[AIM OF THE TASK] In the civil defense opinion letter below, what is the date of the letter in which the opinion was requested?

[SELECTED EXTRACT]
###
Honorable Charles C. Ralls
Director of Civil Defense
P.O. Box 519
Olympia, Washington

                                                                                                                Cite as:  AGO 61-62 No. 73

Dear Sir:

            By letter dated October 18, 1961, you requested an opinion of this office on a question which we paraphrase as follows:

            Under what conditions may a board of county commissioners legally make an emergency appropriation to provide funds necessary for the county's participation in the civil defense pre‑emergency [[preemergency]]registration program?

            We answer your question in the manner set forth in the analysis below.

                                                                     ANALYSIS

            The background of this problem is as follows:

            The state civil defense department has been directed by the legislature to formulate a plan for the civil defense of this state.  The plan so formulated must complement and implement that prepared by the federal government.  See RCW 38.52.020 (2) and 38.52.050 (3) (b) and (3) (c) set out in the appendix hereto.

            The federal plan for the civil defense of this country acknowledges the fact that following an enemy attack, the state and county governments must assume the responsibility for the conservation and rationing of essential consumer items until such time as the federal government is able to assume this function.  The federal civil defense  [[Orig. Op. Page 2]] plan delegates to the state and local governments the authority to do so.  See AGO 61-62 No. 51 [[to Department of Civil Defense on August 2, 1961]], a copy of which is enclosed.

            In order to facilitate carrying out the civil defense program embodied in chapter 38.52 RCW, the legislature has directed the several cities and counties and the officers and departments thereof to extend their services and facilities to the civil defense organization of the state upon request.  (See, RCW 38.52.010 and 38.52.110.)

            The governor, as a part of the pre‑emergency [[preemergency]]registration program, has called upon the several county auditors to assist in the registration of citizens of this state for the purpose of issuing temporary ration cards which would be used for the period of time following an enemy attack until the federal program could be instituted.  In order to comply with the request of the governor, some county auditors have found it necessary to request emergency appropriations from their respective boards of county commissioners.

            Lest there be some misunderstanding, we must initially point out that there would be no legal objection to the expenditure for the contemplated purpose out of funds provided under existing normal categories of county auditors' budgets.  We have discussed this conclusion with the division of municipal corporations, state auditor's office, and that office is in complete accord, from an accounting standpoint.

            Therefore, from the information you have supplied us, we must assume that there is an actualpresent need, for an emergency appropriation, rather than a mere expectancy that the budgets of these county auditors will be prematurely exhausted at some indefinite future time on account of the present expenditure for the purpose in question.  See,State ex rel. Lawler v. Grant, 178 Wash. 61, 65, 34 P. (2d) 355 (1934);Palmquist v. Taylor, 177 Wash. 306, 31 P. (2d) 894 (1934).

            Based upon the assumption that the expenditure of funds necessary for the county's participation would presently exhaust amounts provided under existing normal categories of the county auditor's budget, it is our opinion that a board of county commissioners may legally make an emergency appropriation to the county auditor to provide the necessary funds with which to carry out the county's portion of this program.
###
[DATASET ENTRIES]

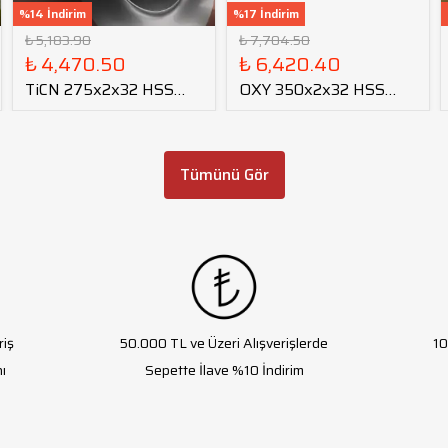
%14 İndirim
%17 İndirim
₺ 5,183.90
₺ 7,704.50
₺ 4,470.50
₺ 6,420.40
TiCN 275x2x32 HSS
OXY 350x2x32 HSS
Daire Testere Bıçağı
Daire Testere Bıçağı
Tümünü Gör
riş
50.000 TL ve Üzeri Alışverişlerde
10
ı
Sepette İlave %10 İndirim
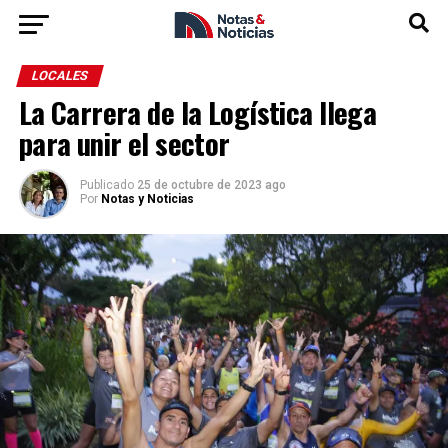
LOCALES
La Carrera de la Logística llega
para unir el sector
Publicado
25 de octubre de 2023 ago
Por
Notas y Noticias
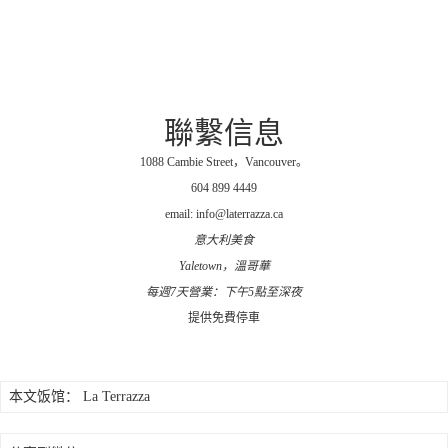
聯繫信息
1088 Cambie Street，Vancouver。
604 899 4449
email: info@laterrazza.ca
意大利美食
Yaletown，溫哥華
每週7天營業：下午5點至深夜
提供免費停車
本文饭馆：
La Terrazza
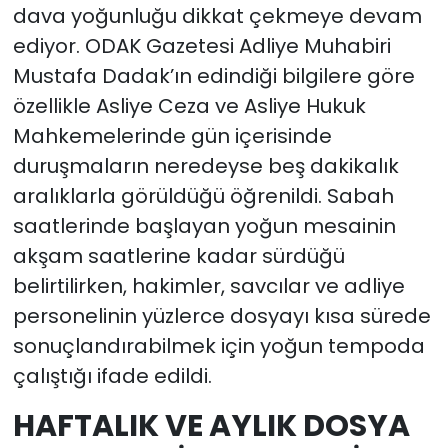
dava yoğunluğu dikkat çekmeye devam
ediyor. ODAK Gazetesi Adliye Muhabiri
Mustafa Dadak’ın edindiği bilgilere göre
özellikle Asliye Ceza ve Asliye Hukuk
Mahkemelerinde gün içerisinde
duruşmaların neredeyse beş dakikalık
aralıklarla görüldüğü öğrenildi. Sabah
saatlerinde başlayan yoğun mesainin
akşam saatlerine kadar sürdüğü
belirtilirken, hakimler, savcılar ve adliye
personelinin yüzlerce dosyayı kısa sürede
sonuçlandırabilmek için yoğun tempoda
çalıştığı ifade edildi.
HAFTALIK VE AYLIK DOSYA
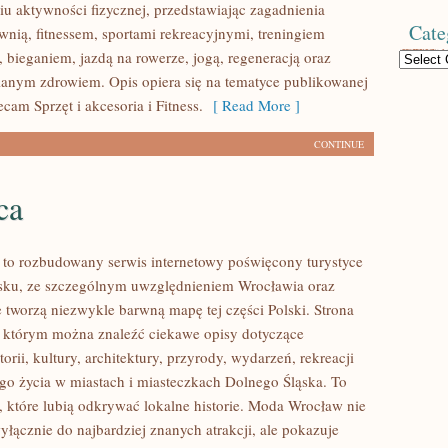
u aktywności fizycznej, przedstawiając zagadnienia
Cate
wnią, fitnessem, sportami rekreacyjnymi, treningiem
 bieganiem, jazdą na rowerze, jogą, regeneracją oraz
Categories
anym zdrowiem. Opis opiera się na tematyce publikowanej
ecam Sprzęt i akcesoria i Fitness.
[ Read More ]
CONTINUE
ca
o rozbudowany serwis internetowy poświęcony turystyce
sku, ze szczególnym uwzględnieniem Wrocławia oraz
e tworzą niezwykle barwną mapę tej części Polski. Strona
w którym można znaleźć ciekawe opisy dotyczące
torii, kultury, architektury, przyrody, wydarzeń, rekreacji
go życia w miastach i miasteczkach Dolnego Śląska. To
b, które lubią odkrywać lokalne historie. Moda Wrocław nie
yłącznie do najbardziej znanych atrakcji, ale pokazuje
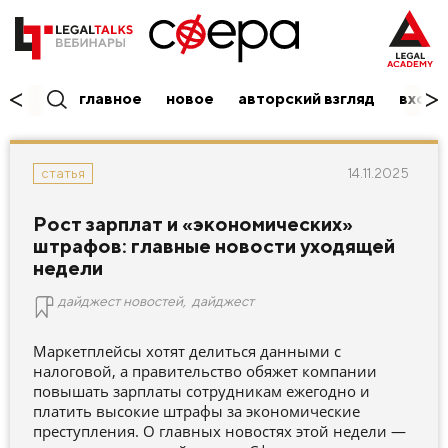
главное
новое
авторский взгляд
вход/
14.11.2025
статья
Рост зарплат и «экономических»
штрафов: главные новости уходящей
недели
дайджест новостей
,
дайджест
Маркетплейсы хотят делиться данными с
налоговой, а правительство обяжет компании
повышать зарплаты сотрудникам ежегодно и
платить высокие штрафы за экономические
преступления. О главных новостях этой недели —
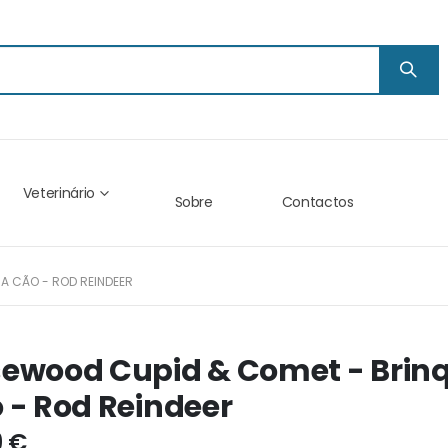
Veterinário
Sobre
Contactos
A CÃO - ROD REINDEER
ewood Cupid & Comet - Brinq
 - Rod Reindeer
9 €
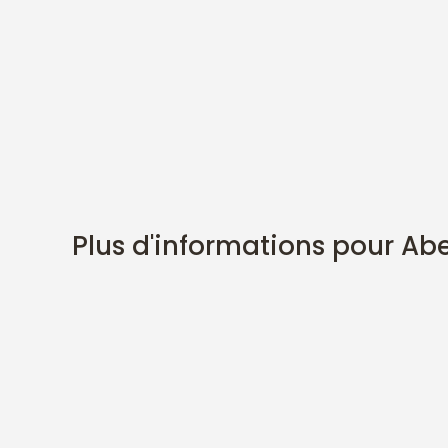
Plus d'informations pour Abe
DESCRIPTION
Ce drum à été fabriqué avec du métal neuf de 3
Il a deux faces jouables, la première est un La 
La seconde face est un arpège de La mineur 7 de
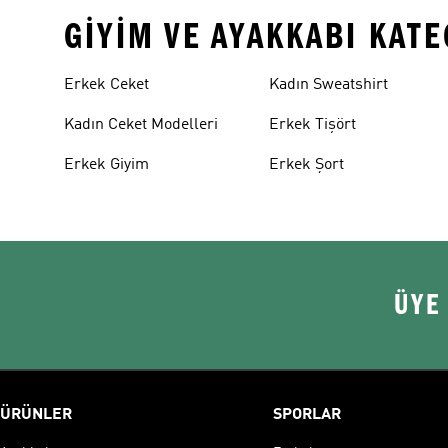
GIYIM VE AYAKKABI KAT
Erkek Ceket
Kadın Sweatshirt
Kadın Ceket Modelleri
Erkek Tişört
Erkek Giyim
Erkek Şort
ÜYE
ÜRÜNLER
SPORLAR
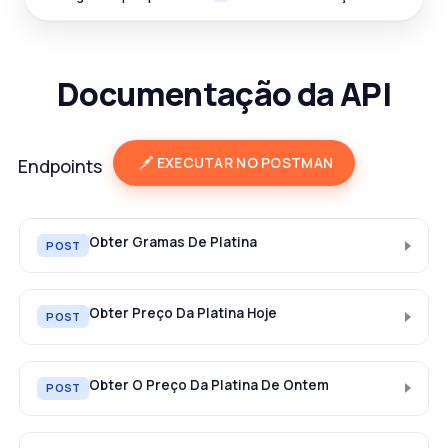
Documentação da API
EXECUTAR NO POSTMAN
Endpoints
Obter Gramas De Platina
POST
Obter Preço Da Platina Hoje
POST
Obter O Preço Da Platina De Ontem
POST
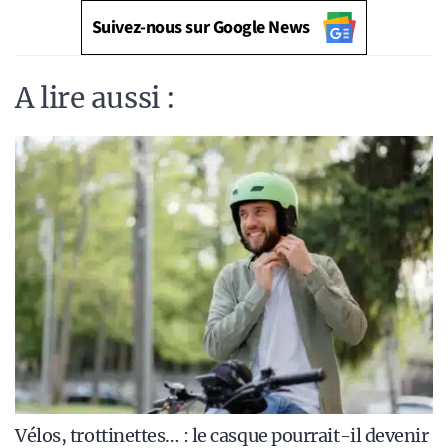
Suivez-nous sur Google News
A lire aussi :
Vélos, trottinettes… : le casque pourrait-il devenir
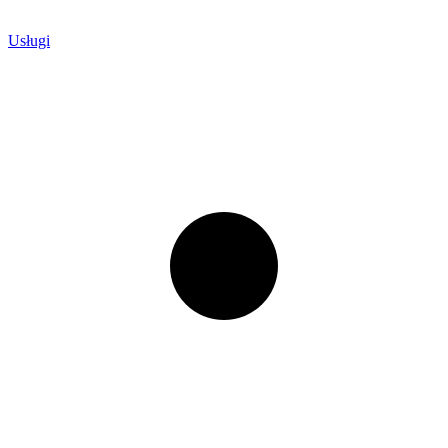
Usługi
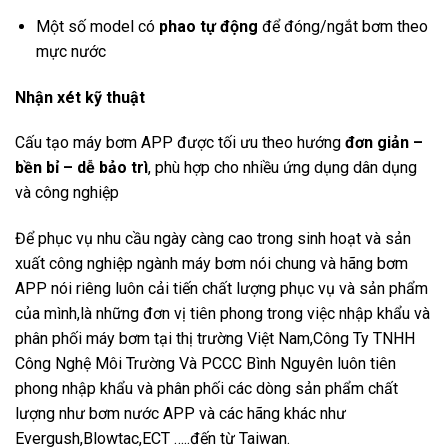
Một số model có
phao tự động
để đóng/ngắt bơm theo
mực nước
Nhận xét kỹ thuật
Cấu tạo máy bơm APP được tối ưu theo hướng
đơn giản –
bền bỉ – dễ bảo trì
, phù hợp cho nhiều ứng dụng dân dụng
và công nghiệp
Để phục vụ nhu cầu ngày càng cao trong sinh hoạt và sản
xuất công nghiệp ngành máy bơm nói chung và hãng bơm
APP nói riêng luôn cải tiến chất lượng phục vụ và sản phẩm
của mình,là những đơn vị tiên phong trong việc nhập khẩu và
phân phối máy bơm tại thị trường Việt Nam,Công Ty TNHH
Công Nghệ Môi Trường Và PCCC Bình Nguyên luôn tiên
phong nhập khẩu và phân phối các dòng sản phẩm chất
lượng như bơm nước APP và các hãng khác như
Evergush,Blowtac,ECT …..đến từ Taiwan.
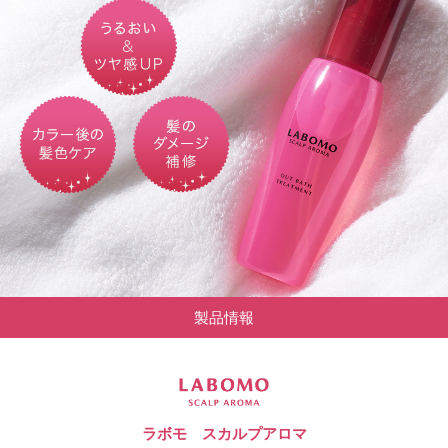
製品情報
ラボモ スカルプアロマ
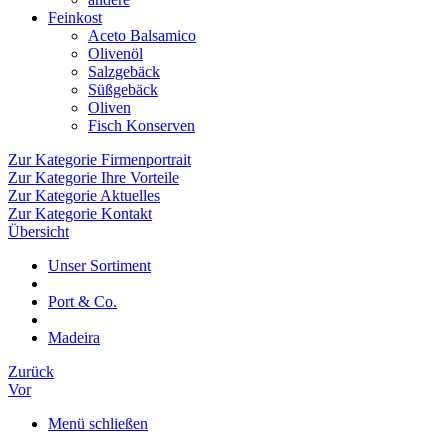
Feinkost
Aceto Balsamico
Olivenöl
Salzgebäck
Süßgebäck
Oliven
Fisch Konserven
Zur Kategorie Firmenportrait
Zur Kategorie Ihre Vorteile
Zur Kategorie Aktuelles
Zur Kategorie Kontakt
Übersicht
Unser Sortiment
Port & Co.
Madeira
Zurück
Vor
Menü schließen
###
[SOLUTION TO THE EXERCISE] October 18, 1961